Il 22 marzo il Riksdag, il parlamento svedese, ha approvato a larga maggioranza, 269 ​​si 37 no, un disegno di legge per l’adesione del paese all’alleanza atlantica. Ciò significa che in caso di guerra il governo può richiedere il sostegno militare della struttura militare senza una decisione parlamentare. A condizione però che il paese entri nella NATO. Ma ciò non sembra a breve scontato.

Innanzitutto non potrà farlo insieme alla Finlandia. Il vero ostacolo non si trova a Budapest anche se Orban continua a mettere i bastoni tra le ruote. La bestia nera di Stoccolma si chiama Tayyip Erdogan e l’ambiguo rapporto che il presidente turco coltiva con tutte le alleanze che impegnano il suo paese. Particolarmente riguardo l’ingresso di Svezia e Finlandia nella NATO, ma soprattutto con le scelte di Stoccolma, Erdogan fa come il gatto col topo. A fine giugno 2022 annunciava di non aver più obiezioni. Dubbi tornati sette giorni dopo: niente ratifica senza l’estradizione svedese di 73 persone accusate di terrorismo dal paese anatolico. A questo approccio, sorprendente per durezza, la Svezia ha abbinato, una inimmaginabile ingenuità nelle trattative.

Troppe concessioni a Erdogan

Il nuovo governo di destra liberal-conservatore, in funzione il 22 ottobre 2022, ha cercato in ogni modo di convincere il presidente turco. Chi a Stoccolma puntava sul cambio di esecutivo per sbloccare le trattative è stato deluso. Il primo viaggio ufficiale fuori d’Europa, compiuto dal primo ministro svedese, Ulf Kristersson, lo scorso 8 novembre è avvenuto proprio ad Ankara. Rispetto che non è servito a nulla. Anzi è stato visto dai turchi come un cedimento. Un errore insomma, visto il ritorno a casa a mani vuote del premier.

La pensa così l’ex diplomatica Ulla Gudmundson. Secondo la specialista in relazioni internazionali, “la Svezia ha dimenticato le parole mai troppo zelo di Talleyrand. Cedendo troppo e troppo in fretta Stoccolma ha invitato Ankara a chiedere di più. Fino a pretendere l’impossibile.” La Svezia ha fatto molte concessioni alla Turchia. Tuttavia, non può soddisfare la richiesta di estradizione. Molti dei presunti “terroristi” sono cittadini svedesi da anni e la Corte Suprema svedese ne vieta l’estradizione. E allora?

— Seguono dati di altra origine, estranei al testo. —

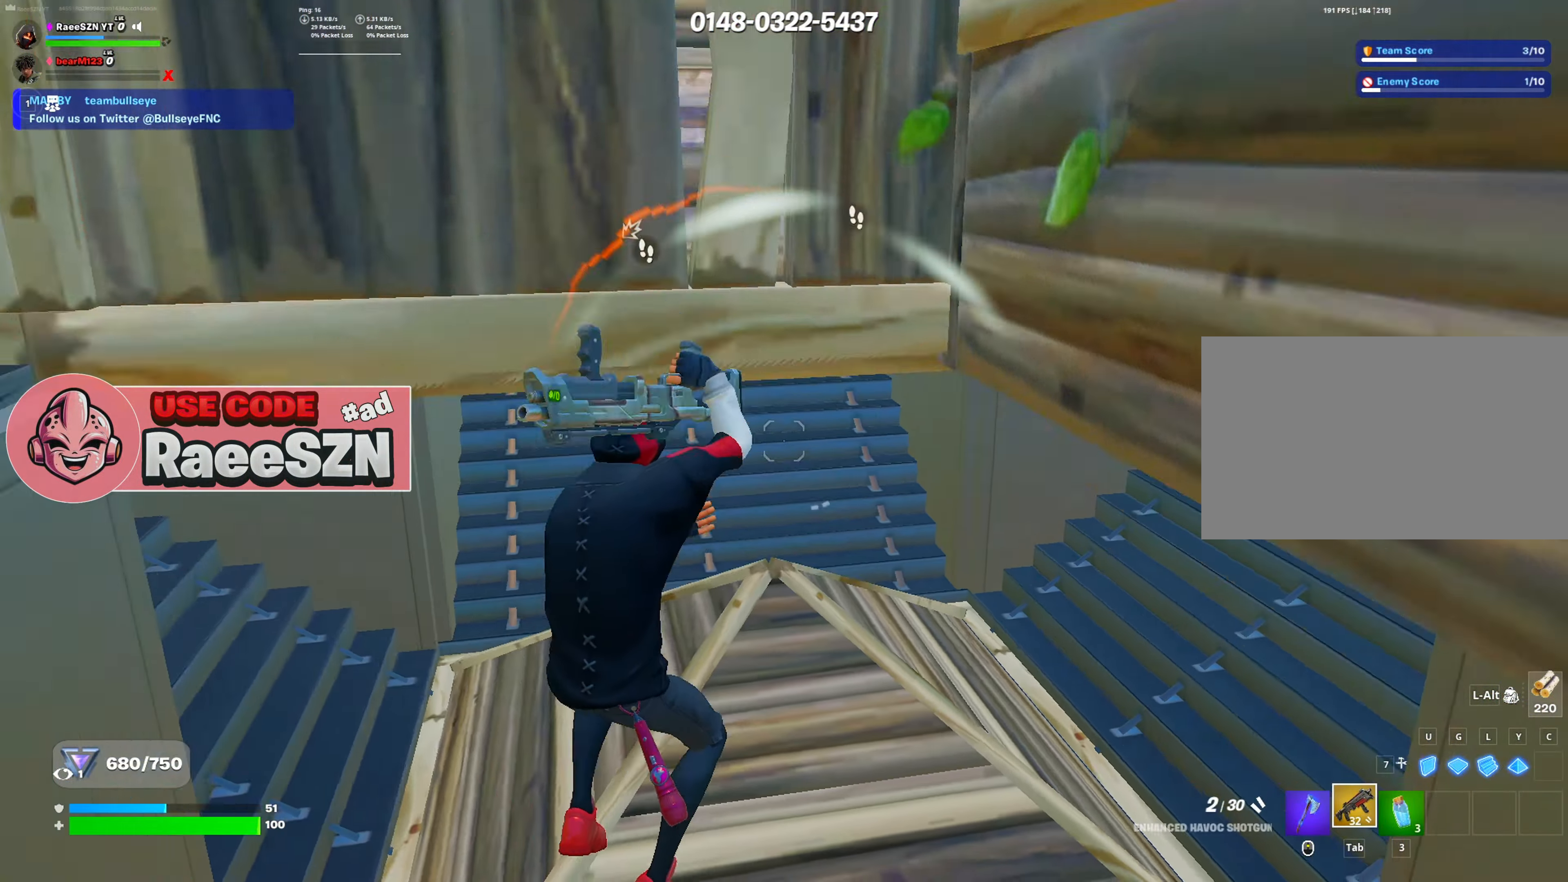
{"keys": ["d", "w"], "mouse": ["wheel"], "mouse_move": "up-left", "events": [[283, "w", "down"], [417, "mouse_wheel", "down"]]}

Se come sembra Erdogan non cederà, e la Finlandia entrerà da sola nella NATO, la Svezia rimarrà l’unico paese privo di alleanze militari nella regione del Mar Baltico. Avendo però con l’offerta Nato rinunciato alla propria neutralità militare, si troverà priva di un’alleanza militare.

Una situazione non allarmante, per il momento. Naturalmente è un male che Svezia e Finlandia avanzino divise. Meglio di niente si sottolinea. L’adesione di Helsinki è prioritaria. Il paese con la Russia ha 1.300 chilometri di frontiere. Un breve ritardo svedese non avrà “nessun significato” per la sicurezza, ha scritto Charly Salonius-Pasternak dell’Istituto finlandese per gli affari internazionali. Le truppe russe presenti nella regione sono state trasferite in Ucraina. Ci vorranno anni prima che Mosca ritorni ai precedenti rapporti di forza. Tuttavia non tutto fila liscio. Avanzando unite, Svezia e Finlandia compivano un gesto simbolico, ma carico di senso pratico. I legami militari tra i due paesi sono da tempo stretti, e l’annessione russa della Crimea li ha rafforzati. Cooperazione fatta di esercitazioni congiunte, comuni e rapidi sistemi di allerta, scambio di dati di sorveglianza e di truppe. Una pianificazione congiunta della difesa che ora, “dal punto di vista militare dovrà in parte sciogliersi”, afferma Kjell Engelbrekt, professore all’Università svedese della difesa. Inizialmente la NATO potrà “pianificare come se la Svezia fosse dentro”. Se l’adesione richiederà più tempo, ​se dovesse nascere un “divario strategico, allora i problemi di sicurezza saranno seri”. Soprattutto se la Russia dovesse ricostruire la propria potenza prima dell’ingresso della Svezia nella NATO.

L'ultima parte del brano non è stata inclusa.